Important: This is a follow-up issue (#891), since it was closed without possibility to give feedback, reopen or answering my follow-up questions. I really think this is clearly a bug of spectre and it should be further investigated, because input values are MODIFIED without any developer interaction... It may also be possible, that this leads to a SECURITY FLAW because parameters are mistreated, but I'm no expert.

This also may not be reproducible in any OS (e.g. on Windows) AND also not via Debugger or IDE, since command line parameter handling is different. To reproduce the issue, I recommend using Linux and compile the given test program in release mode.

The last answer I got stated this about argument parsing:

Unfortunately, this is out of our hands. We are just parsing the args that .NET gets from its command line handler. In fact, on Windows I get different results from you with different examples.

I think, this is wrong, because at least something in spectre seems to Trim whitespaces (Details: #891 (comment)) beause the following example does not modify parameters, while spectre does.

// Program.cs, dotnet 6
    Console.WriteLine("== Environment.CommandLine ==");
    Console.WriteLine(Environment.CommandLine);
    Console.WriteLine("");

    Console.WriteLine("==  Environment.GetCommandLineArgs() ==");
    foreach(var a in Environment.GetCommandLineArgs()){
        Console.WriteLine(a);
    }
    Console.WriteLine("");

    Console.WriteLine("== args ==");
    foreach(var b in args){
        Console.WriteLine(b);
    }
    return 0;

Information

  • OS: Linux, Ubuntu 18.04 LTS
  • Version: 0.45
  • Terminal: xterm-256color, zsh

Describe the bug
Parameter values cannot start with double quotes ("). They are either replaced or handled completely wrong. Additionally, parameter values are TRIMMED (remove leading spaces), so adding a space to workaround this is not possible.

The following example even cuts off the parameter value and treats everything after the space as EXTRA argument, in the following case value is handled as positional argument and not part of --order-by:

cli-tester test --order-by '"quoted" value' input.mp3

This may be a security flaw under specific circumstances.

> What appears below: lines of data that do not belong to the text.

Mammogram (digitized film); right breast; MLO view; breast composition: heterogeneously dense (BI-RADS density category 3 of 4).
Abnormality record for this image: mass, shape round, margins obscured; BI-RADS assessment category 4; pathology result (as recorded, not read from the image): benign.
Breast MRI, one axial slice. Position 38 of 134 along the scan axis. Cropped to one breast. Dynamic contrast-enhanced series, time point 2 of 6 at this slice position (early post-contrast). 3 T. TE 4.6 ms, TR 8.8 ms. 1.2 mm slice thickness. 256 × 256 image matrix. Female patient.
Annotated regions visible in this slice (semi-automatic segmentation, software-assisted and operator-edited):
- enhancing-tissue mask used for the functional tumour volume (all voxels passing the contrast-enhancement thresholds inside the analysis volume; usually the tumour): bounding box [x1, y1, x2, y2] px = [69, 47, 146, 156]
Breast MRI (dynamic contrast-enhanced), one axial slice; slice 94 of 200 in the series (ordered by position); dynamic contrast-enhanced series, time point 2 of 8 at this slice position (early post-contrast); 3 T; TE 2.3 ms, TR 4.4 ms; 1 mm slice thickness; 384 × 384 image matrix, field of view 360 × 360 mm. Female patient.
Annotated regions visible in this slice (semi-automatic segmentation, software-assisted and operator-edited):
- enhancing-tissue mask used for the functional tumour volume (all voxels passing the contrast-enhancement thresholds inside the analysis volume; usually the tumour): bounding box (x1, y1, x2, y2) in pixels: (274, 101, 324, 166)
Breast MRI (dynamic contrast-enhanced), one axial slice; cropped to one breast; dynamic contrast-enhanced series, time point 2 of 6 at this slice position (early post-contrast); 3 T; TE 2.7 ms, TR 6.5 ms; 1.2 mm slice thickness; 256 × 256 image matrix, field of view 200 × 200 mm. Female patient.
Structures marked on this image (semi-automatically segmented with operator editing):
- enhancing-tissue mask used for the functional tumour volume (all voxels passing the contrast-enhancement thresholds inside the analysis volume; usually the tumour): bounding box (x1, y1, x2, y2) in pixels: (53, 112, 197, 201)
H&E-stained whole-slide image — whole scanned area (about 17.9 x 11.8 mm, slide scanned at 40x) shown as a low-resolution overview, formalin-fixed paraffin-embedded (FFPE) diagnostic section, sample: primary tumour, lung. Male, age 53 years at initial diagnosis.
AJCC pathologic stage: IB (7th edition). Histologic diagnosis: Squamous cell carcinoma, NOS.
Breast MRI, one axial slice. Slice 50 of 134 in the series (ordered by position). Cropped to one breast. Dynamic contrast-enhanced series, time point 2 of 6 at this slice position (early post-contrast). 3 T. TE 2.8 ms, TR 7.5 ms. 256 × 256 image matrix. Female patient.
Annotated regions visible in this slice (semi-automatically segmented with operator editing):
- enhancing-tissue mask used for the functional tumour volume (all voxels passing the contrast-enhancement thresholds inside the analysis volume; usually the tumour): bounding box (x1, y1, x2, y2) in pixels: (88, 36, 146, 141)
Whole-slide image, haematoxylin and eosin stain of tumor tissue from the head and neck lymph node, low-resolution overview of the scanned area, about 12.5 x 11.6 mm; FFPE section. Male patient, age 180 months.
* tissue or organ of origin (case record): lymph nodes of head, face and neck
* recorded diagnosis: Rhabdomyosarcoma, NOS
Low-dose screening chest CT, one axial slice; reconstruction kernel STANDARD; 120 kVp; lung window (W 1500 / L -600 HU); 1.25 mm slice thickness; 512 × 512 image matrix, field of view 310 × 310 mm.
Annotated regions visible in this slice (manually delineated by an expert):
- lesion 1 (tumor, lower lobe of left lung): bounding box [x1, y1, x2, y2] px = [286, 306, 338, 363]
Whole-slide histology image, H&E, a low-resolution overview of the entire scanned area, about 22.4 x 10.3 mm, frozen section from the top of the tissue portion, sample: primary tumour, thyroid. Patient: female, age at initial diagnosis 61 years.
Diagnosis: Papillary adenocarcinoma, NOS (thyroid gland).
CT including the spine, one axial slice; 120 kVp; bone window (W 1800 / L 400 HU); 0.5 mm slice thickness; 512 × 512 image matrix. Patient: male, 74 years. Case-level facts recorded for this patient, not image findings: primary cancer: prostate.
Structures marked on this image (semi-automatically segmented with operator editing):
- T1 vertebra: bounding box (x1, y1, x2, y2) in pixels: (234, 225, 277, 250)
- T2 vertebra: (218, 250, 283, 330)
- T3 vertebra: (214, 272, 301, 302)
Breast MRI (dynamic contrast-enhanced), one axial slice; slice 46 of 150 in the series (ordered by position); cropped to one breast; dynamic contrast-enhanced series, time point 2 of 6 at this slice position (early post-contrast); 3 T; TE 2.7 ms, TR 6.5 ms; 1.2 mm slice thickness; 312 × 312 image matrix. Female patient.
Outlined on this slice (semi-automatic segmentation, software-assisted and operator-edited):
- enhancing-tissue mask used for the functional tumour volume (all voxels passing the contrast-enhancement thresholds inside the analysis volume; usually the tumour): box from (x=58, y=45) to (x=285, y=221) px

More examples of invalid handling:

# `quoted` instead of `"quoted" value` and cut off handling as positional argument
cli-tester test --order-by '"quoted" value' input.mp3
cli-tester test --order-by='"quoted" value' input.mp3

# `quoted` instead of `"quoted"` 
cli-tester test --order-by '"quoted"' input.mp3

# `quoted` instead of ` "quoted"` 
cli-tester test --order-by ' "quoted"' input.mp3

The following examples work like expected, if not starting with double quotes or single quotes are used

# `value "quoted" like expected
cli-tester test --order-by 'value "quoted"' input.mp3

# `'quoted' value` like expected
cli-tester test --order-by "'quoted' value" input.mp3

# `\"quoted" value' value` like expected
cli-tester test --order-by='\"quoted" value' input.mp3

To Reproduce

Expected behavior
I would expect double quotes (") and spaces ( ) CAN be a valid part of a parameter value and should not be replaced or parsed out in any way.